**Problem to work on**
The output should match, line for line, the records from the line containing "attention and guides" through the line containing "This session explores", with every picture left out.

Extracted page text data
________

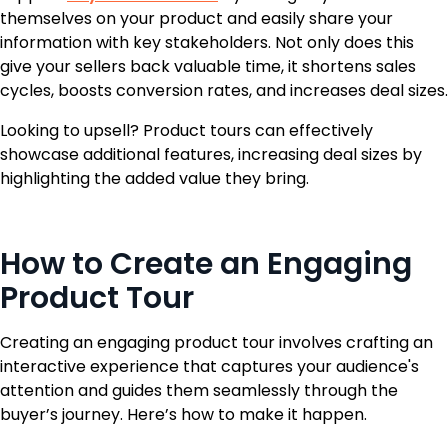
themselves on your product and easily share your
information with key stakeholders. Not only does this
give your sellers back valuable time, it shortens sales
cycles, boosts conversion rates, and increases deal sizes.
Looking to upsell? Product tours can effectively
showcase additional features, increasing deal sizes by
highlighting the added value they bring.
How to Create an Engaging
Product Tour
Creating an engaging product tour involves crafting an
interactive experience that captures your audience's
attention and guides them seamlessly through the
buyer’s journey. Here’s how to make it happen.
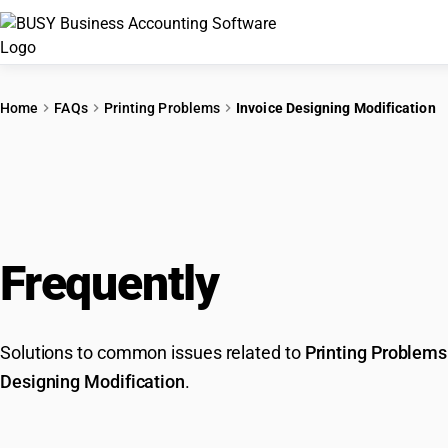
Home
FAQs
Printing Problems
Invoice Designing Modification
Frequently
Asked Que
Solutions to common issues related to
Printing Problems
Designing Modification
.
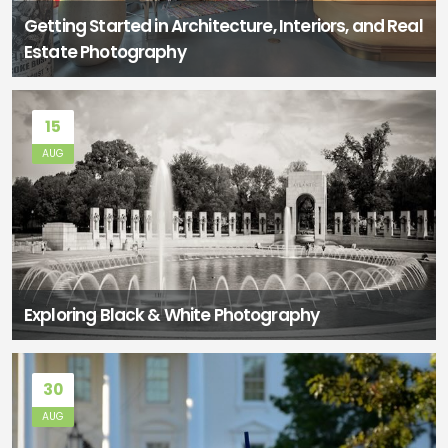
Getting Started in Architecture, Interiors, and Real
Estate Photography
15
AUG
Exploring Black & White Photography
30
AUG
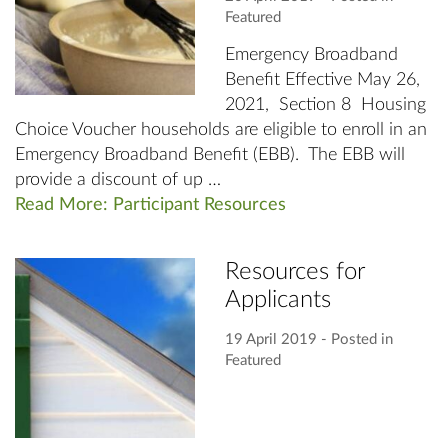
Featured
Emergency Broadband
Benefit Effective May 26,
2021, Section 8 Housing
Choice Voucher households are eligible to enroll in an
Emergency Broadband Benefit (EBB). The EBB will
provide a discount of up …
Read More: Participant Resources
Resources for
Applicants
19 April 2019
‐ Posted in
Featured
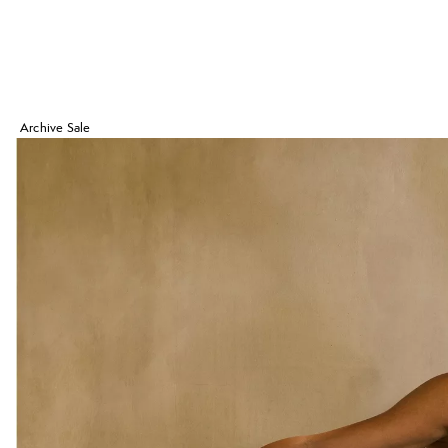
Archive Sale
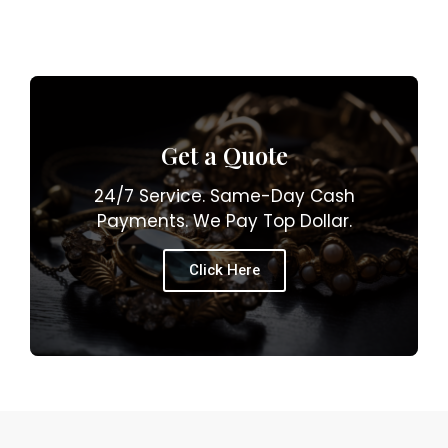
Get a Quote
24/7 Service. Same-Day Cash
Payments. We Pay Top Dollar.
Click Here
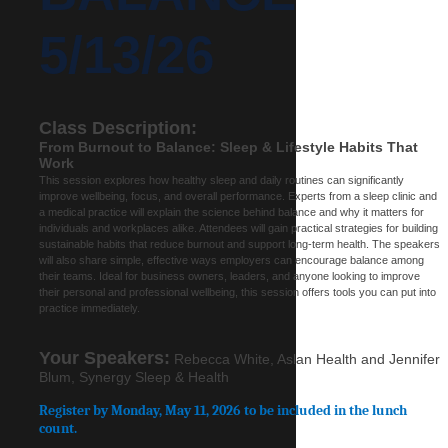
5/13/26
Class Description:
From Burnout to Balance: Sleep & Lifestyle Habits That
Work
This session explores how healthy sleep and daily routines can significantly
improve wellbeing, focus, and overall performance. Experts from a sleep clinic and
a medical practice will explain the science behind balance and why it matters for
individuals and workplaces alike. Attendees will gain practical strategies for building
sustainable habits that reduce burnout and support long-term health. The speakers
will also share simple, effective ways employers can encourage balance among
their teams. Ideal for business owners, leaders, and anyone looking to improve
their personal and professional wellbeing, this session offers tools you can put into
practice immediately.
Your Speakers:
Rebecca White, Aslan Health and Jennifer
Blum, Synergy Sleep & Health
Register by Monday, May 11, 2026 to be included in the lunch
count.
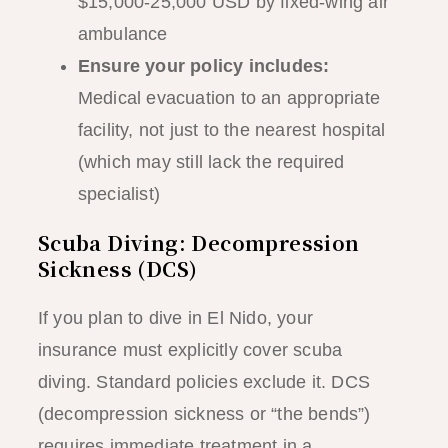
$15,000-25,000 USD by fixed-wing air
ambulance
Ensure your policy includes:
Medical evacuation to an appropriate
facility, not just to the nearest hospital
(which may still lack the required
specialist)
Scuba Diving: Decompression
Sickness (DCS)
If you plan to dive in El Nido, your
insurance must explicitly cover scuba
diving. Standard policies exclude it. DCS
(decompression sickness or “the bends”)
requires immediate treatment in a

________

**Exercise output**
attention and guides them seamlessly through the
buyer’s journey. Here’s how to make it happen.
Home
FAQs
Printing Problems
Invoice Designing Modification
Frequently
Asked Que
Solutions to common issues related to
Printing Problems
Designing Modification
.
Getting Started in Architecture, Interiors, and Real
Estate Photography
15
AUG
Exploring Black & White Photography
30
AUG
Featured
Emergency Broadband
Benefit Effective May 26,
2021, Section 8 Housing
Choice Voucher households are eligible to enroll in an
Emergency Broadband Benefit (EBB). The EBB will
provide a discount of up …
Read More: Participant Resources
Resources for
Applicants
19 April 2019
‐ Posted in
Featured
Archive Sale
Get a Quote
24/7 Service. Same-Day Cash
Payments. We Pay Top Dollar.
Click Here
5/13/26
Class Description:
From Burnout to Balance: Sleep & Lifestyle Habits That
Work
This session explores how healthy sleep and daily routines can significantly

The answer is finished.